Catapultes électromagnétiques

Le ministère des Armées va aussi évaluer les différentes solutions techniques sur le catapultage des chasseurs embarqués. L’option des catapultes électromagnétiques EMALS (Electromagnetic Aircraft Launch System) qui équipent les porte-avions américains de la classe Gerald Ford semble privilégiée, plutôt que celle des catapultes à vapeur actuelles. La France ne maîtrisant pas la conception de ces équipements, des discussions ont été ouvertes par la DGA avec les Etats-Unis sur la question cet été.

Le caractère national ou non du programme reste aussi à définir. La France a été échaudée par le partenariat lancé avec la Grande-Bretagne en 2006 pour le développement de porte-avions en commun. Un pari perdu sur toute la ligne : Londres a finalement développé ses navires seule, et la France a financé en vain 214 millions d’euros d’études, selon un rapport de la Cour des comptes publié en 2014. « Pour l’instant, on part en national, assure-t-on au cabinet de la ministre. Mais nous sommes ouverts pour discuter du sujet avec d’autres pays. C’est un sujet de discussion possible avec l’Allemagne, voire l’Inde. »

Le nombre de nouveaux porte-avions est un autre sujet majeur à trancher : le PANG est-il juste destiné à remplacer numériquement le Charles de Gaulle, dont la retraite est prévue en 2038 au plus tard ? La France repassera-t-elle à deux navires, comme au temps du Foch et du Clemenceau ? Ou, solution intermédiaire, le deuxième porte-avions pourrait-il arriver un peu avant la retraite du Charles de Gaulle, permettant un « tuilage » de quelques années ? Le coût du programme plaide évidemment pour une solution a minima.

Retards systématiques

Une chose est sûre : ceux qui attendaient un second porte-avions français rapidement seront déçus. Le calendrier retenu ne permet pas d’envisager le futur porte-avions avant 2035-2038. Pourquoi ? Parce que le développement d’un tel navire prend du temps. « Entre le lancement du programme Charles de Gaulle en 1986 et son entrée en service en 2001, il s’est passé 15 ans », souligne-t-on dans l’entourage de la ministre. Certes, les travaux avaient été ralentis par des crédits de paiement insuffisants certaines années, d’où un retard de l’ordre de trois ans.

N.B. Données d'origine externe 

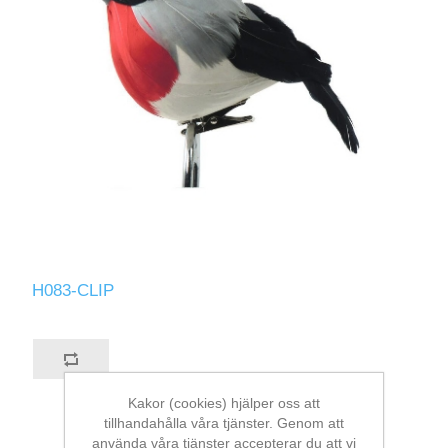
H083-CLIP
Kakor (cookies) hjälper oss att
tillhandahålla våra tjänster. Genom att
använda våra tjänster accepterar du att vi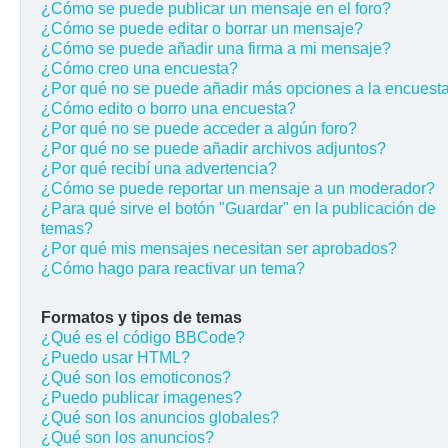
¿Cómo se puede publicar un mensaje en el foro?
¿Cómo se puede editar o borrar un mensaje?
¿Cómo se puede añadir una firma a mi mensaje?
¿Cómo creo una encuesta?
¿Por qué no se puede añadir más opciones a la encuest
¿Cómo edito o borro una encuesta?
¿Por qué no se puede acceder a algún foro?
¿Por qué no se puede añadir archivos adjuntos?
¿Por qué recibí una advertencia?
¿Cómo se puede reportar un mensaje a un moderador?
¿Para qué sirve el botón "Guardar" en la publicación de
temas?
¿Por qué mis mensajes necesitan ser aprobados?
¿Cómo hago para reactivar un tema?
Formatos y tipos de temas
¿Qué es el código BBCode?
¿Puedo usar HTML?
¿Qué son los emoticonos?
¿Puedo publicar imagenes?
¿Qué son los anuncios globales?
¿Qué son los anuncios?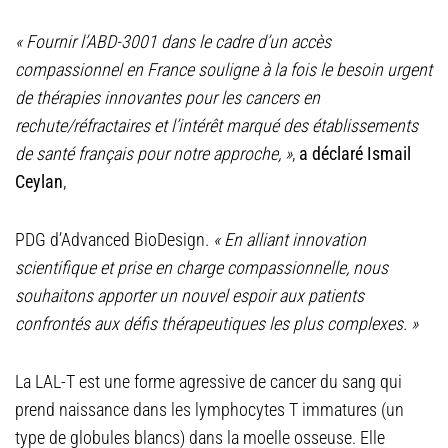
« Fournir l’ABD-3001 dans le cadre d’un accès
compassionnel en France souligne à la fois le besoin urgent
de thérapies innovantes pour les cancers en
rechute/réfractaires et l’intérêt marqué des établissements
de santé français pour notre approche, »
,
a déclaré Ismail
Ceylan
,
PDG d’Advanced BioDesign.
« En alliant innovation
scientifique et prise en charge compassionnelle, nous
souhaitons apporter un nouvel espoir aux patients
confrontés aux défis thérapeutiques les plus complexes. »
La LAL-T est une forme agressive de cancer du sang qui
prend naissance dans les lymphocytes T immatures (un
type de globules blancs) dans la moelle osseuse. Elle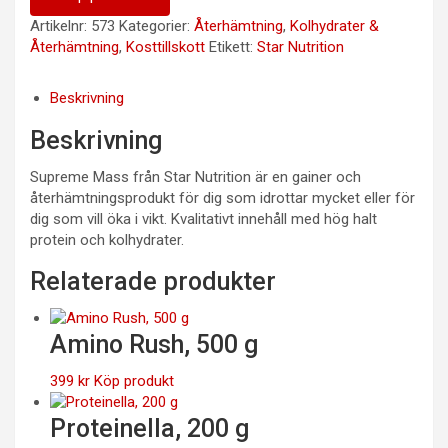
Artikelnr:
573
Kategorier:
Återhämtning
,
Kolhydrater &
Återhämtning
,
Kosttillskott
Etikett:
Star Nutrition
Beskrivning
Beskrivning
Supreme Mass från Star Nutrition är en gainer och
återhämtningsprodukt för dig som idrottar mycket eller för
dig som vill öka i vikt. Kvalitativt innehåll med hög halt
protein och kolhydrater.
Relaterade produkter
Amino Rush, 500 g
399
kr
Köp produkt
Proteinella, 200 g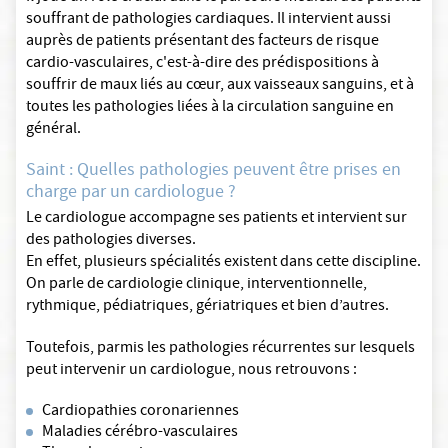
souffrant de pathologies cardiaques. Il intervient aussi
auprès de patients présentant des facteurs de risque
cardio-vasculaires, c'est-à-dire des prédispositions à
souffrir de maux liés au cœur, aux vaisseaux sanguins, et à
toutes les pathologies liées à la circulation sanguine en
général.
Saint : Quelles pathologies peuvent être prises en
charge par un cardiologue ?
Le cardiologue accompagne ses patients et intervient sur
des pathologies diverses.
En effet, plusieurs spécialités existent dans cette discipline.
On parle de cardiologie clinique, interventionnelle,
rythmique, pédiatriques, gériatriques et bien d’autres.
Toutefois, parmis les pathologies récurrentes sur lesquels
peut intervenir un cardiologue, nous retrouvons :
Cardiopathies coronariennes
Maladies cérébro-vasculaires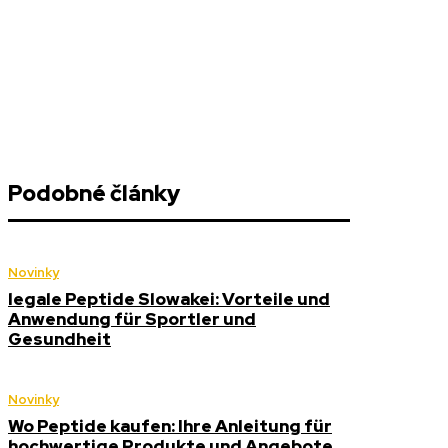
Podobné články
Novinky
legale Peptide Slowakei: Vorteile und
Anwendung für Sportler und
Gesundheit
Novinky
Wo Peptide kaufen: Ihre Anleitung für
hochwertige Produkte und Angebote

Mais des retards sur des projets de cette ampleur sont quasi-systématiques, comme le montrent les retards des sous-marins nucléaires d’attaque français Suffren, ou ceux des porte-avions britanniques HMS Queen Elisabeth et HMS Prince of Wales. Le Charles de Gaulle risque donc bien de rester longtemps le seul porte-avions de la flotte française. Sa date définitive de retrait du service doit être fixée en 2028, lors de son prochain arrêt technique majeur.